Bertrand Lavier
Bertrand Lavier is one of the most influential European artists of his generation. His obsession with the distinction between art and reality has led him to make artworks out of everyday objects, all with a rare intelligence and wit. Bertrand Lavier had his work exhibited at numerous international venues, including New York’s Museum of Modern Art, the Tate Gallery in London, the Centre Pompidou in Paris, and the Venice Biennale. It is the first time he is exhibiting at Xavier Hufkens.
“The work of Lavier is a critical rethinking of the so-called ready-made tradition, the everyday object presented as a work of art. Lavier's work of the early 80s, in which everyday objects were coated with thick brushstrokes of acrylic paint was a major turning point in his development and brought Lavier international fame. Great interest was also stirred by his works of overlapped objects which stemmed from his deliberately provoking contrast between the scholarly language of sculpture and the world of anonymous shapes and objects. The sculpture in the exhibition, made from a refrigerator and a design chair, is a beautiful example of this “bissocation”:
When you handle objects you always teeter on the brink of disaster. There is no advance plan, no rule but you feel that you get to the right thing just before disaster and that the proper balance is just before imbalance. This is a notion that is very important for me. […] If I take a classical work, the freezer on top of the safe, it is no longer an ordinary freezer plus an ordinary safe. What I really have is a low sculpture on a plinth. For me, this is a curious 'bissociation'. I can explain it another way: something is represented but at the same time that something turns into another something completely new. (Bertrand Lavier)”

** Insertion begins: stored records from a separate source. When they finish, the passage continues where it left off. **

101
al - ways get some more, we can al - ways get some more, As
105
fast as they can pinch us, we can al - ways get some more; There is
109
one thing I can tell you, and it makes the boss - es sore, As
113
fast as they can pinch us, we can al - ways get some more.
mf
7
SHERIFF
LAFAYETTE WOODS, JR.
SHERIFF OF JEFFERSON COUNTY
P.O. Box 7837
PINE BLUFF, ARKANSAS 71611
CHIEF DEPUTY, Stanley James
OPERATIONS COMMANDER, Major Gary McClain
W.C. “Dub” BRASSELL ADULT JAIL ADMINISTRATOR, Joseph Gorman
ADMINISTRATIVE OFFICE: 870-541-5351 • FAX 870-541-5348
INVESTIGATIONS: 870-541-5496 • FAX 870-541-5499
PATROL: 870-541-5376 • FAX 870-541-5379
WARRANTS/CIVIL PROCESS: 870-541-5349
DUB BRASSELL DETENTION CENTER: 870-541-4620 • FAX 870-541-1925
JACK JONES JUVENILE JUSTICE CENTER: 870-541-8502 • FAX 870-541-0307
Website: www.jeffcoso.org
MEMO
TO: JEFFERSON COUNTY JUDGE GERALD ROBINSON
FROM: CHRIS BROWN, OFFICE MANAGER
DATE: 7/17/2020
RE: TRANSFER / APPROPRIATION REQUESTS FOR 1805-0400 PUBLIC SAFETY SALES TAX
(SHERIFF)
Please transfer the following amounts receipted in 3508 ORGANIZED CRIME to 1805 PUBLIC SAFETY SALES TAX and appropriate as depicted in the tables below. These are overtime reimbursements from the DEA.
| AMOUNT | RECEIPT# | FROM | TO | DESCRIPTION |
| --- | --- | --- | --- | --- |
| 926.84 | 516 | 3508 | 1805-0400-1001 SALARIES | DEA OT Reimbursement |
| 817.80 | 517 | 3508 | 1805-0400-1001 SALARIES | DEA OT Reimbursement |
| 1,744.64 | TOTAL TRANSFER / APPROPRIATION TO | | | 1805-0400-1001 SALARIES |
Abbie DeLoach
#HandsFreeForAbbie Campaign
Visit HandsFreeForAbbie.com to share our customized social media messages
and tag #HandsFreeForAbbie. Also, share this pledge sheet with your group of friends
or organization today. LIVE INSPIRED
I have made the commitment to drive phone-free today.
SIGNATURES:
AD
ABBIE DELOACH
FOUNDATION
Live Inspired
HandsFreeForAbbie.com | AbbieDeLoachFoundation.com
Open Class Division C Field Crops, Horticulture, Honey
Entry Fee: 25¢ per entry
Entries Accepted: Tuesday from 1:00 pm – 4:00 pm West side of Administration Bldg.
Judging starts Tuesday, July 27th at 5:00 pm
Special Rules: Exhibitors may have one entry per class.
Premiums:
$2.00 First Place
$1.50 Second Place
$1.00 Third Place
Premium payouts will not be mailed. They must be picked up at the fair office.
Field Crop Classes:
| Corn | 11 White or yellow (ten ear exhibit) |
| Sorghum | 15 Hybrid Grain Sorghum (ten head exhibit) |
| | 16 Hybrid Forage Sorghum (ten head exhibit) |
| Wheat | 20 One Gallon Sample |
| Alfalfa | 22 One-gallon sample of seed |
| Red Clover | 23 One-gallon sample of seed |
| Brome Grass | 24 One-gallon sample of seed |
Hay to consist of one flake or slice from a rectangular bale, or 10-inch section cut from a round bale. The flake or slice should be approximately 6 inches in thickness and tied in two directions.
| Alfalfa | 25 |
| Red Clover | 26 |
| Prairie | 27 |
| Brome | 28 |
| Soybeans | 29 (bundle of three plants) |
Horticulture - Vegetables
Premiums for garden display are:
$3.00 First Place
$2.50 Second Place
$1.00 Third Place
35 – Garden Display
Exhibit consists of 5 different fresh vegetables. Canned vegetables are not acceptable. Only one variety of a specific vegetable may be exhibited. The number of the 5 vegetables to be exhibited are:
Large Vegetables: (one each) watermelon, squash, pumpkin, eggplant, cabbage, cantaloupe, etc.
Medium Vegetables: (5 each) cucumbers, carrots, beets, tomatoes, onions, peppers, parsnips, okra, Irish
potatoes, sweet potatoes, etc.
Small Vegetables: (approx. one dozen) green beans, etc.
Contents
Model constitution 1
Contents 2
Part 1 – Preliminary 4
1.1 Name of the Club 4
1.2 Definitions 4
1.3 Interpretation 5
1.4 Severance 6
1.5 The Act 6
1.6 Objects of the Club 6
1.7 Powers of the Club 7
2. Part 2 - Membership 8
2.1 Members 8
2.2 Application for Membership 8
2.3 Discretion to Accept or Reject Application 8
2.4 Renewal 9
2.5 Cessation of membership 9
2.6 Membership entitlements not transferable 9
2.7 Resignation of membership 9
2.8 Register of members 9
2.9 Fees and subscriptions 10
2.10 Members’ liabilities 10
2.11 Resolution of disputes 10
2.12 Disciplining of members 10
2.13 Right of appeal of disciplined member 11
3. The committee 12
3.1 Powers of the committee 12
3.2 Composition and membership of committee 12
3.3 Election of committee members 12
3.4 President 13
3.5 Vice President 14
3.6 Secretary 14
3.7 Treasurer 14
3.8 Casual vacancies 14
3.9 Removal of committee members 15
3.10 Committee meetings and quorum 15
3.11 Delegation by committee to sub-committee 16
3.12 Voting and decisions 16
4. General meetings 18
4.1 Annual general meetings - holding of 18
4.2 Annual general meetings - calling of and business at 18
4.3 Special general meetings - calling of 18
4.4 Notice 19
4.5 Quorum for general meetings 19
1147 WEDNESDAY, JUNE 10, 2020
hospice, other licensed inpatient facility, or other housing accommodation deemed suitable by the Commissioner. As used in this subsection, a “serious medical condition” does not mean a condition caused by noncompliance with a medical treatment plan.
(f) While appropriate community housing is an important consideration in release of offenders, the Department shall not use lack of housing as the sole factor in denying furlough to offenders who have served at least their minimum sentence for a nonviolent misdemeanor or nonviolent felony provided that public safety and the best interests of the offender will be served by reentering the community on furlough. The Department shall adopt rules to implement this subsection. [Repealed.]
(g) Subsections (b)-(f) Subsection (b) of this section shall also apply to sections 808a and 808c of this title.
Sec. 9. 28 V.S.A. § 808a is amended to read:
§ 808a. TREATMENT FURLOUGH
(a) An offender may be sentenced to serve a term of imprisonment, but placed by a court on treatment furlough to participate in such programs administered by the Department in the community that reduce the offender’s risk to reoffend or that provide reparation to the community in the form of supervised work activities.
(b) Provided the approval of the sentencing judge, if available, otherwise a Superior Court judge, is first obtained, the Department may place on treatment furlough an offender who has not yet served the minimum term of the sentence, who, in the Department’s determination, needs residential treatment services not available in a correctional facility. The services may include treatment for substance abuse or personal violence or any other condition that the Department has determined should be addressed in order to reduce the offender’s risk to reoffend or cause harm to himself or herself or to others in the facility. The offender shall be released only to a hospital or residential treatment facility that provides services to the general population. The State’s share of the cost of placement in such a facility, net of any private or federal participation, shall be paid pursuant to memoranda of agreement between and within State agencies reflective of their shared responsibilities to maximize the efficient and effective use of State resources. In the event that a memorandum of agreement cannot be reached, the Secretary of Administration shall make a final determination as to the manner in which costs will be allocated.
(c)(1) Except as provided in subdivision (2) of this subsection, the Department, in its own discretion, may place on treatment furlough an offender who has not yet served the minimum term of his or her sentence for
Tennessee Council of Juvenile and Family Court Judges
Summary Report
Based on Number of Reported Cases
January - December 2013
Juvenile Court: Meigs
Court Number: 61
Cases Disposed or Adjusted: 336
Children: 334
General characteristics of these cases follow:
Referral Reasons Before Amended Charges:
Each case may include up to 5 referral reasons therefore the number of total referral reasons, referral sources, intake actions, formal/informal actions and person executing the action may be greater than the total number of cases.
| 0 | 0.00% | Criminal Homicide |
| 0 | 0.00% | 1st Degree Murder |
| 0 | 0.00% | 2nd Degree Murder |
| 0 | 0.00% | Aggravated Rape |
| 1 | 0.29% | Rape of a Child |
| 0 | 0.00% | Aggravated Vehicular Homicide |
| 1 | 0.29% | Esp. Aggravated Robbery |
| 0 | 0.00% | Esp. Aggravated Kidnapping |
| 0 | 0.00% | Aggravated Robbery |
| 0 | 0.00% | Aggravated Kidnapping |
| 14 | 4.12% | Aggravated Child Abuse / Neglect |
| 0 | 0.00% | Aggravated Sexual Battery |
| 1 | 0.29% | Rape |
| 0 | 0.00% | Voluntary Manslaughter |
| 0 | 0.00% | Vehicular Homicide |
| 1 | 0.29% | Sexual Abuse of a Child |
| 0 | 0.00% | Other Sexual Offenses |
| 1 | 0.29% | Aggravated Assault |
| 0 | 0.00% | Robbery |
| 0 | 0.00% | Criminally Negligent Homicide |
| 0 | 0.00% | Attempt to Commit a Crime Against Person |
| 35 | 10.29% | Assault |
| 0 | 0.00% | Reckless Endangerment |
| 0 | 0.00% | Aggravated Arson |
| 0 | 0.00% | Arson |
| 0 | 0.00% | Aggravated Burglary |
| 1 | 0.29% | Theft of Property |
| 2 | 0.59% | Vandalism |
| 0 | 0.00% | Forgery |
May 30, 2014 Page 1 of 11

(excerpt from press release Centro per l'Arte Contemporanea Luigi Pecci, November 2004).
In the 5 Tableaux d’Ameublement (Furnishing Pictures), which form the core of the exhibition, Bertrand Lavier uses strips of furnishing fabric. Their title obviously refers to Erik Satie’s Musique d’Ameublement but even without this knowledge, we see directly that the material used here, with its beautifully coloured design, refers to the decorative arts. The Tableaux d’Ameublement invite the viewer to rethink the issues linked to the current practice of painting. On separate sections of the woven fabric, Lavier repaints the linear motifs with the usual dense and physical brush strokes that also characterize his “painted objects”. By means of this visible, pasty superimposition, Bertrand Lavier puts into question the decorative function of the original object and shifts the attention to the specificity and uniqueness of the artistic gesture. Once more, a “turbulence zone” has been created, where an unexpected encounter between life and art is taking place.